Al dibattito, hanno contribuito gli interventi appassionati e commossi del Senatore, Luigi Compagna, dei giornalisti quirinalisti, Luciano Lombardi e Pasquale Chessa, e del Prefetto Enzo Mosino, in quegli anni capo della sicurezza del Quirinale e tra gli uomini più legati e più vicini al Presidente Cossiga.

Antonio Manzo, cui è stato affidato il ruolo di moderatore dell’incontro, ha definito il diario di Ortona “uno straordinario vocabolario alla memoria” e dunque uno strumento utile non solo per la “ricerca storiografica, ma anche un ponte per ricostruire la vita istituzionale di Cossiga” e riconoscergli, finalmente, i meriti e la gratitudine dovuti.
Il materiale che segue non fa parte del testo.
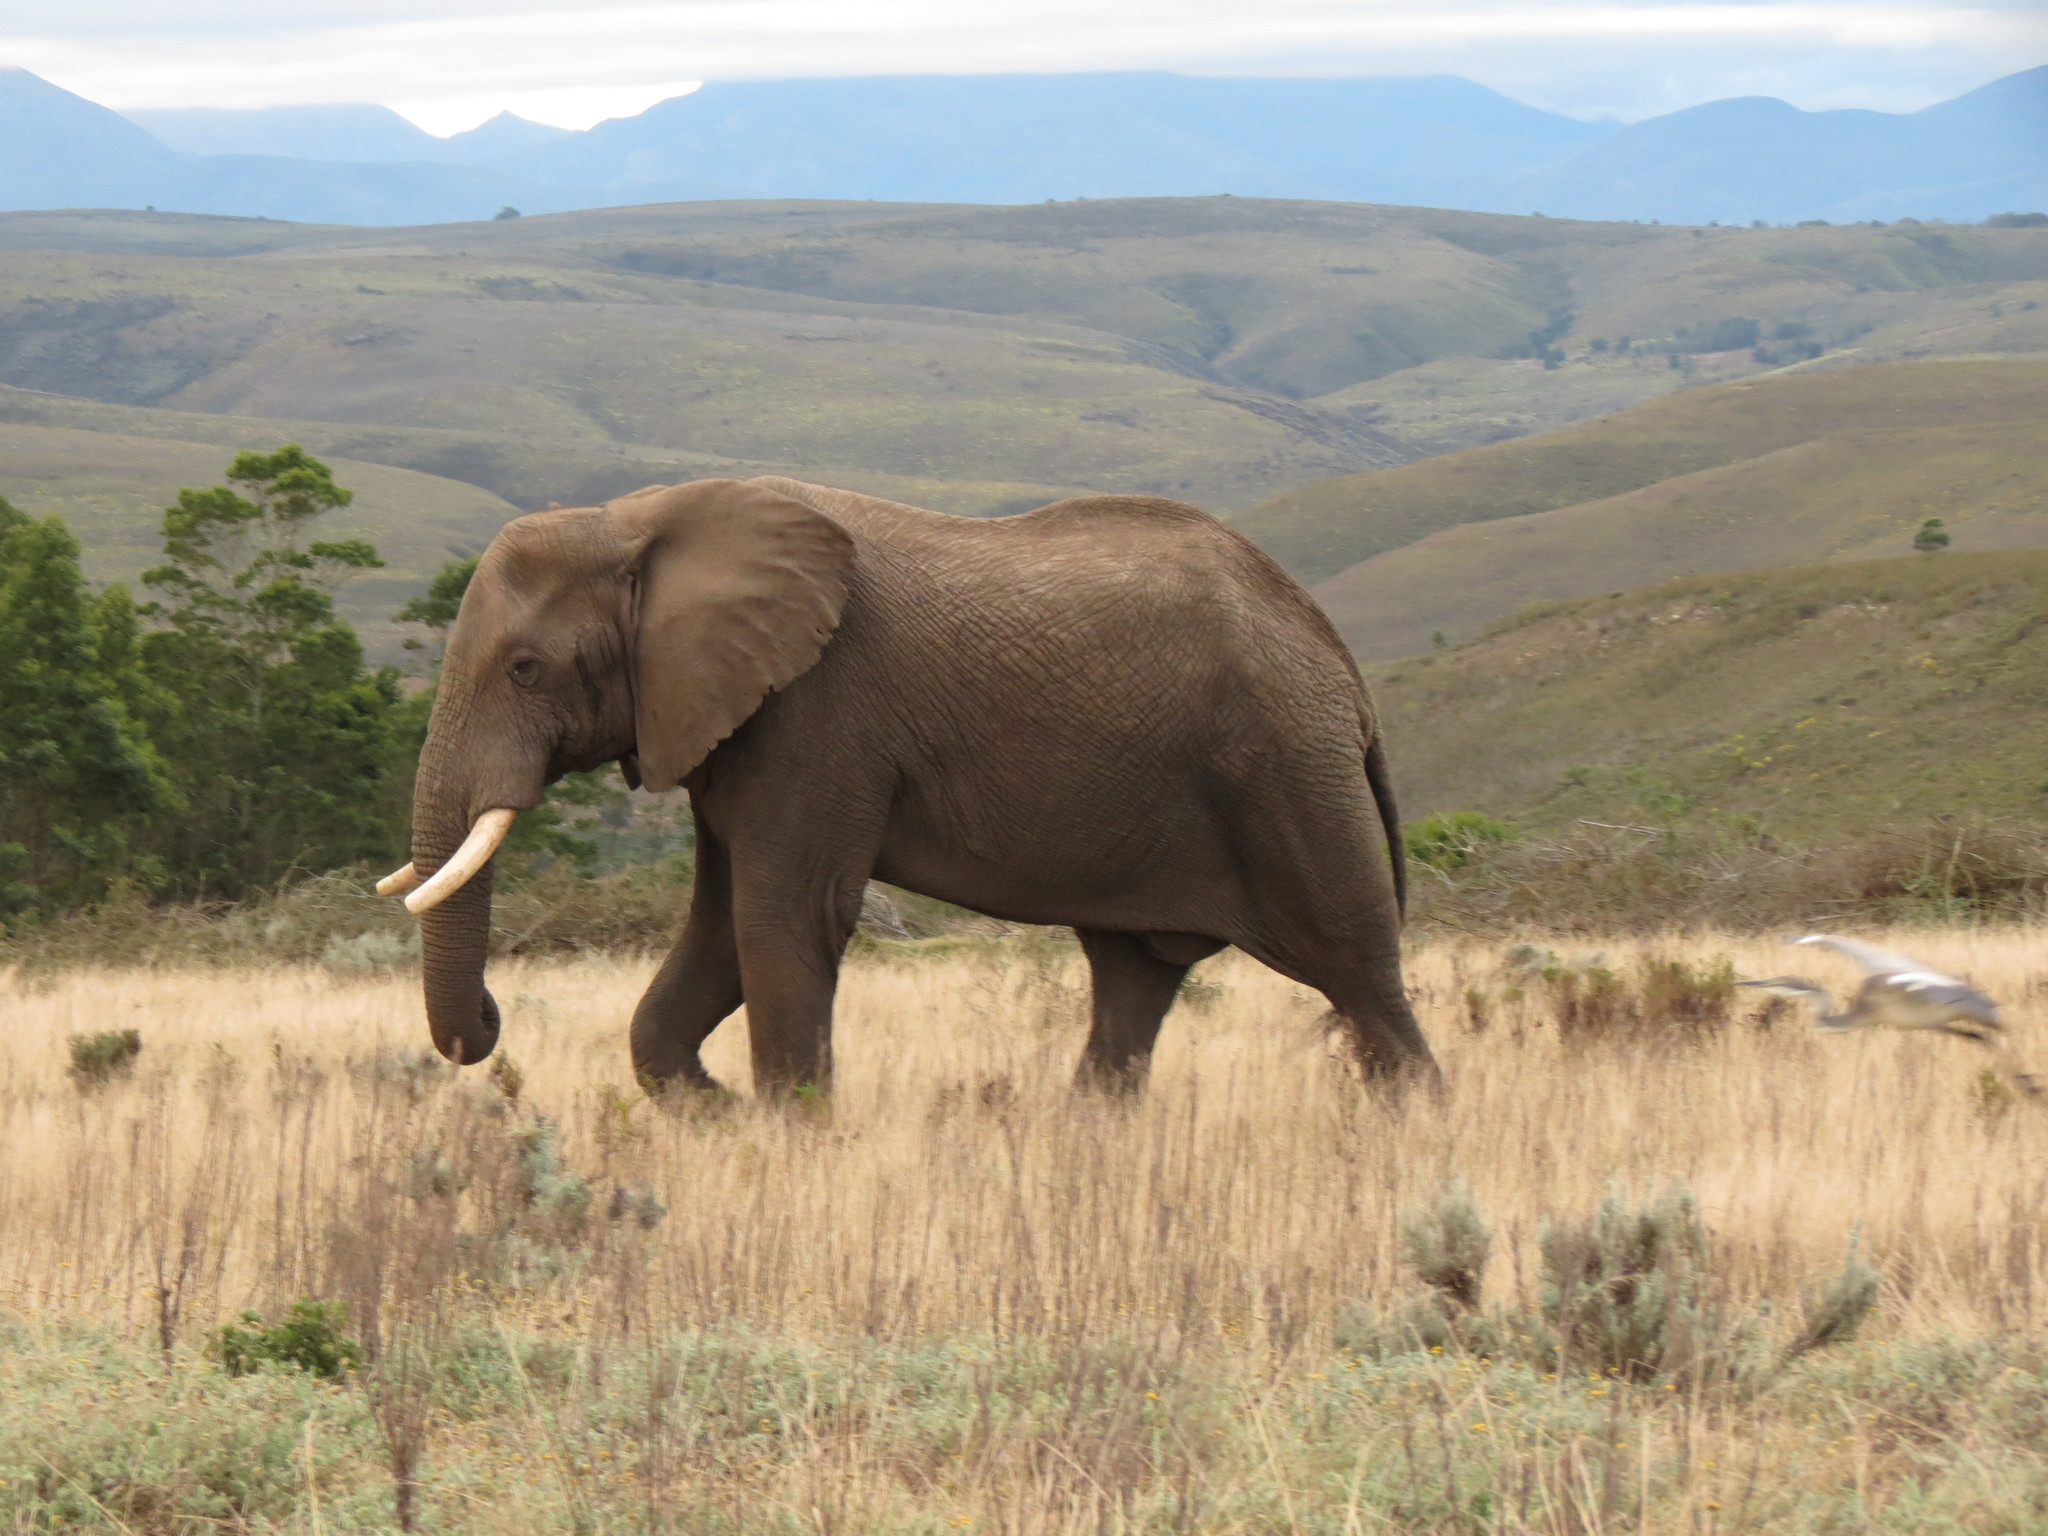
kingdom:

E’ con questo spirito che il Presidente dell’Istituto, l’avvocato Gennaro Famiglietti, ha voluto omaggiare il Presidente Cossiga. Nei saluti introduttivi, ricordando come Cossiga, in più occasioni, abbia partecipato  agli eventi ed ai convegni organizzati presso la sede partenopea dell’Istituto, ha affermato di condividere con l’Ambasciatore Ortona gli stessi “sentimenti di stima e devozione” nei confronti del Presidente della Repubblica. L’avvocato ha inoltre sottolineato le innegabili doti di intelligenza, imparzialità e coraggio che hanno caratterizzato la persona di Cossiga e la sua “battaglia personale” condotta spesso “contro tutto e tutti” per consegnare al Paese una Costituzione moderna, in grado di fronteggiare gli appuntamenti con la storia.